Context: I'm taking several classes this semester in which I'll be coding. Here is a list of possible languages I'll be using:

  • Java
  • C (system and embedded level)
  • C++ (contest programming)
  • VHDL (for FPGA work)
  • Python
  • Scheme

Is it possible to keep all these languages floating around in one's head? How can one code without having to look up reference material every time they start working?

2 Answers 2


C++ alone is a massive language as is Java. I could reasonably expect a skilled, veteran to remember all of Scheme, Python, or C but there is no shame to be had in using references.

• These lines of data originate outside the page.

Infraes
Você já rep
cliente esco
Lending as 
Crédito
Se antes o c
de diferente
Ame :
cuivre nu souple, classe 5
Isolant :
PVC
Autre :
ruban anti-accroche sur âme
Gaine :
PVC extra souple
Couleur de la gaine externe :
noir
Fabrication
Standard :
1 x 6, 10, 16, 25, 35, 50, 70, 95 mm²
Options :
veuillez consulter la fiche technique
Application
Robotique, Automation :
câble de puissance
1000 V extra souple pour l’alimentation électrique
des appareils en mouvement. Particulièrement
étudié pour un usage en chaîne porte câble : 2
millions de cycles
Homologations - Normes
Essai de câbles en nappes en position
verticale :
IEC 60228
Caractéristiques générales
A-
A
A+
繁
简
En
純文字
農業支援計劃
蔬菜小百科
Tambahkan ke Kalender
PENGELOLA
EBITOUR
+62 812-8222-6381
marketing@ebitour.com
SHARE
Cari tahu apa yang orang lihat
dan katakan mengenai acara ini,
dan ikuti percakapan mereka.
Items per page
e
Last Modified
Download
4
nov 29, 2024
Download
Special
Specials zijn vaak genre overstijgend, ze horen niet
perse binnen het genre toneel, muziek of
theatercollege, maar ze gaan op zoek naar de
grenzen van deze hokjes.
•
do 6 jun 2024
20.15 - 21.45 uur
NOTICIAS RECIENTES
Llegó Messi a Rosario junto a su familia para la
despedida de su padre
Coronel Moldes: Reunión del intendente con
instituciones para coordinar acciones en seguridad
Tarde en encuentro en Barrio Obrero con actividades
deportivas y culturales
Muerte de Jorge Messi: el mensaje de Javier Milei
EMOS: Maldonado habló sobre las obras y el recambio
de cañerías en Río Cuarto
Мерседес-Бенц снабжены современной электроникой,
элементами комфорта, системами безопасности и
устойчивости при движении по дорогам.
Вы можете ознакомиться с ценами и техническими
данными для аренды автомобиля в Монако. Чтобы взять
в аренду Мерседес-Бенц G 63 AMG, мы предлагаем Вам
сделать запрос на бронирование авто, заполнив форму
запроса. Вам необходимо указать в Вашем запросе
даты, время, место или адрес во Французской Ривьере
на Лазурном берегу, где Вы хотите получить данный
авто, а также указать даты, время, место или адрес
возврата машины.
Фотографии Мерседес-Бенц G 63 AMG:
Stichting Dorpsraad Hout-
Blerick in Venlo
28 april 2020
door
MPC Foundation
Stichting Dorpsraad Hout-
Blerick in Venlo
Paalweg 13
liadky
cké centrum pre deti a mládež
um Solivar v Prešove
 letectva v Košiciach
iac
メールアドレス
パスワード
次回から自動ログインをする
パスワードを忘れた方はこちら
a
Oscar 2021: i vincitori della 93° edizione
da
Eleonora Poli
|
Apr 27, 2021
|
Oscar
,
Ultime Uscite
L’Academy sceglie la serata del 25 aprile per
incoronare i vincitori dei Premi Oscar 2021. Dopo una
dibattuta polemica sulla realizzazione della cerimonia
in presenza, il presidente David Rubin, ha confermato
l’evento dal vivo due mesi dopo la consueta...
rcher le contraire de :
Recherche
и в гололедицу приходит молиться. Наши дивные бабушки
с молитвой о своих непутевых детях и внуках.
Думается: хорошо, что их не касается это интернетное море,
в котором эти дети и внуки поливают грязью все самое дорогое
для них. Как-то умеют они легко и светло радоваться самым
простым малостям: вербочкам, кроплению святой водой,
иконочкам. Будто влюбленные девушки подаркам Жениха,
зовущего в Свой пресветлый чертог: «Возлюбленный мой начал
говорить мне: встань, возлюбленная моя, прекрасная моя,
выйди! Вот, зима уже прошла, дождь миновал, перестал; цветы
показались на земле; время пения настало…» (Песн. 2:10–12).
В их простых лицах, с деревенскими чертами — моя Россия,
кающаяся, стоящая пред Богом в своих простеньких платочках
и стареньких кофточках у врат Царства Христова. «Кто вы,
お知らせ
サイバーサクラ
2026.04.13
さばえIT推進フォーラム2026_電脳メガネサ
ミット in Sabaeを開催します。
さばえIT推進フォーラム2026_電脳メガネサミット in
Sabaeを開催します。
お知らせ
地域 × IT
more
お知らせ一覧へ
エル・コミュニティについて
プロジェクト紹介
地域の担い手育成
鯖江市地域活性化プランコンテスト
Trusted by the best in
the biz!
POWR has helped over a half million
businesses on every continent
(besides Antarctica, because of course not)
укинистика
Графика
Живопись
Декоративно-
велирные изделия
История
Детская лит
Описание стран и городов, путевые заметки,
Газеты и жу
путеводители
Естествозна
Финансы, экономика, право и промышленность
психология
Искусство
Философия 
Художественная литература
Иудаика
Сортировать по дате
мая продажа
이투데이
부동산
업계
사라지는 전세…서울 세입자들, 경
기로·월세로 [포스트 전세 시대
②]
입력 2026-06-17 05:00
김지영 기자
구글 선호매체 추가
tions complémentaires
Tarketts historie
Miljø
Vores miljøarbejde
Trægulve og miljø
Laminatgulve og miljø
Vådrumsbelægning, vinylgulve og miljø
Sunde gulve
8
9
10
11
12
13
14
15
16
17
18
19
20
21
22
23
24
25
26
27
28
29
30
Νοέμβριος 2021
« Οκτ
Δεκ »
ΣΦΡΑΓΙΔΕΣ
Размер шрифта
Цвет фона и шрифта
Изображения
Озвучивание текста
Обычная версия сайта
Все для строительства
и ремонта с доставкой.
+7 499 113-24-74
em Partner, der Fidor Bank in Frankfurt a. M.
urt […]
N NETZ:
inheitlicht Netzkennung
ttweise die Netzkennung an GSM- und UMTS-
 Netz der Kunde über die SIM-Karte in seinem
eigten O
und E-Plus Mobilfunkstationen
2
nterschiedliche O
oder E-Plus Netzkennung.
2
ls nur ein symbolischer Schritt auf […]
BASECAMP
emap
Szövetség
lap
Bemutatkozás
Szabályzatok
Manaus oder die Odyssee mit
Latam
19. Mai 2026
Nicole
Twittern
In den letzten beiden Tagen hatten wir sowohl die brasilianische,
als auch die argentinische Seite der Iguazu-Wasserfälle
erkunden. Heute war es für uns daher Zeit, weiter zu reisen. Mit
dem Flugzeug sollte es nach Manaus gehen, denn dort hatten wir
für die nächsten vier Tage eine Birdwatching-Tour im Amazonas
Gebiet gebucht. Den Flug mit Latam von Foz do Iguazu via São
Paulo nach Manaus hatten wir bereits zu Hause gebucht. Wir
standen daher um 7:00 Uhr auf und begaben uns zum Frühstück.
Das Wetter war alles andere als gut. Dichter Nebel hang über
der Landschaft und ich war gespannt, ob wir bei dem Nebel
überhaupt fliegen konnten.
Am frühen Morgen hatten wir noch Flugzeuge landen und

I'd argue that learning generically applicable programming techniques and remembering the elements of style for each language over trying to remember the entire syntax. I'm not sure that's possible in some cases, particularly given how much languages can change.

I work at a technical bookstore and I routinely sell reference manuals to skilled, experienced professionals. Better to have knowledge that there is such a technique for "thing x" and not remember the exact syntax or semantics than to not know that "thing x" exists. That's why these things exist. You are plugging along and think "I know of something that would work nicely here" and perhaps you find it to be wrong for that language but the reference if it's any good and you've a solid grasp on the fundamentals will give you pointers (sometimes literally) toward a solution.


It takes practice to code without looking up the reference materials. That's not something likely to happen in a semester unless you use the languages a lot. I recommend keeping a one page quick reference for each language handy.

You should be able to remember the idioms in each language easily - how to write a function, loop, print a value, etc. Because these come up often in coding so you will be practice them a lot.

What's the harm in using reference materials?